Reviewing this year's legislative session, Legislative Services Director Jeff Youtz told the Legislative Council this morning that this year's unprecedented large public hearings were a success. “By and large it went very well, I thought,” Youtz told the council, which is chaired by House Speaker Lawerence Denney and Senate President Pro-Tem Brent Hill. “The opportunity for the public to participate is just tremendous in this newly redesigned building. We could never have done that in the past.”
Senate Minority Leader Edgar Malepeai said some hearing attendees were frustrated, including one who complained of traveling from Coeur d'Alene and being high on the signup list, but not being called to testify. “There's nothing more frustrating than having someone fly in at their own expense, and realize they're never going to get in front of the committee,” Malepeai said. He suggested a consistent process for hearings, but several other lawmakers disagreed, and said it's worked well to have committee chairmen determine how hearings are handled. “There may be from time to time those tragic kinds of examples, but we saw those committees running deeply into the evening to accommodate people who came from not the Treasure Valley area,” said Senate Majority Leader Bart Davis. “I don't recall a session where we had a greater amount of public input including from people outside of this valley than this year. … I think it was remarkable.”

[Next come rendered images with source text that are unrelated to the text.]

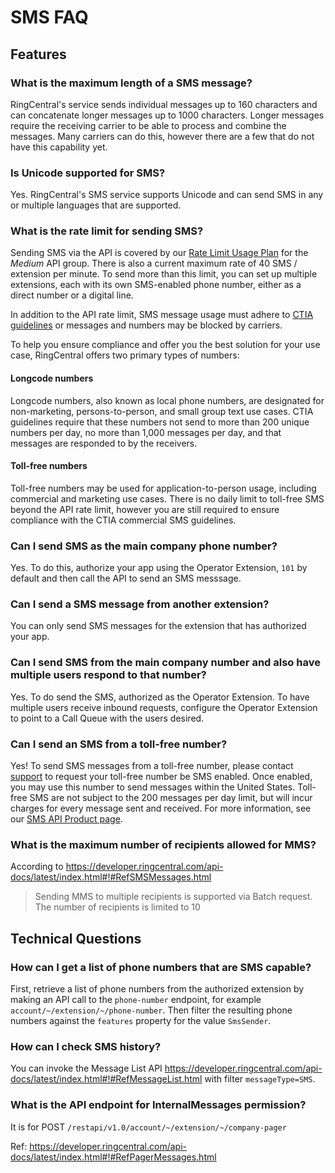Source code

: # SMS FAQ

## Features

### What is the maximum length of a SMS message?

RingCentral's service sends individual messages up to 160 characters and can concatenate longer messages up to 1000 characters. Longer messages require the receiving carrier to be able to process and combine the messages. Many carriers can do this, however there are a few that do not have this capability yet.

### Is Unicode supported for SMS?

Yes. RingCentral's SMS service supports Unicode and can send SMS in any or multiple languages that are supported.

### What is the rate limit for sending SMS?

Sending SMS via the API is covered by our [Rate Limit Usage Plan](https://developer.ringcentral.com/api-docs/latest/index.html#!#APIRateLimits.html) for the *Medium* API group. There is also a current maximum rate of 40 SMS / extension per minute. To send more than this limit, you can set up multiple extensions, each with its own SMS-enabled phone number, either as a direct number or a digital line.

In addition to the API rate limit, SMS message usage must adhere to [CTIA guidelines](https://www.ctia.org/the-wireless-industry/industry-commitments/messaging-interoperability-sms-mms) or messages and numbers may be blocked by carriers.  

To help you ensure compliance and offer you the best solution for your use case, RingCentral offers two primary types of numbers:

#### Longcode numbers
Longcode numbers, also known as local phone numbers, are designated for non-marketing, persons-to-person, and small group text use cases.  CTIA guidelines require that these numbers not send to more than 200 unique numbers per day, no more than 1,000 messages per day, and that messages are responded to by the receivers.

#### Toll-free numbers
Toll-free numbers may be used for application-to-person usage, including commercial and marketing use cases.  There is no daily limit to toll-free SMS beyond the API rate limit, however you are still required to ensure compliance with the CTIA commercial SMS guidelines.

### Can I send SMS as the main company phone number?

Yes. To do this, authorize your app using the Operator Extension, `101` by default and then call the API to send an SMS messsage.

### Can I send a SMS message from another extension?

You can only send SMS messages for the extension that has authorized your app.

### Can I send SMS from the main company number and also have multiple users respond to that number?

Yes. To do send the SMS, authorized as the Operator Extension. To have multiple users receive inbound requests, configure the Operator Extension to point to a Call Queue with the users desired.

### Can I send an SMS from a toll-free number?

Yes!  To send SMS messages from a toll-free number, please contact [support](https://support.ringcentral.com/s/?language=en_US) to request your toll-free number be SMS enabled.  Once enabled, you may use this number to send messages within the United States.  Toll-free SMS are not subject to the 200 messages per day limit, but will incur charges for every message sent and received.  For more information, see our [SMS API Product page](https://developers.ringcentral.com/api-products/sms). 

### What is the maximum number of recipients allowed for MMS?

According to https://developer.ringcentral.com/api-docs/latest/index.html#!#RefSMSMessages.html

> Sending MMS to multiple recipients is supported via Batch request. The number of recipients is limited to 10

## Technical Questions

### How can I get a list of phone numbers that are SMS capable?

First, retrieve a list of phone numbers from the authorized extension by making an API call to the `phone-number` endpoint, for example `account/~/extension/~/phone-number`. Then filter the resulting phone numbers against the `features` property for the value `SmsSender`.

### How can I check SMS history?

You can invoke the Message List API https://developer.ringcentral.com/api-docs/latest/index.html#!#RefMessageList.html with filter `messageType=SMS`.

### What is the API endpoint for InternalMessages permission?

It is for POST `/restapi/v1.0/account/~/extension/~/company-pager`

Ref: https://developer.ringcentral.com/api-docs/latest/index.html#!#RefPagerMessages.html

Sen. Nicole LeFavour, D-Boise, said she was bothered by the alternating of testimony from people for and against legislation. “That pro-con trading … attempts to present the two sides as if they are equally divided when in fact they are 8-1,” she said. “I think that tends to warp what is going to come out.” Sen. Steve Bair, R-Blackfoot, said, “I like the idea of leaving how those hearings are run in the hands of the committee chairmen. That's their responsibility to do that. I'd hate to mandate from somewhere else how those are done. I think each one of those hearings is a little bit different.”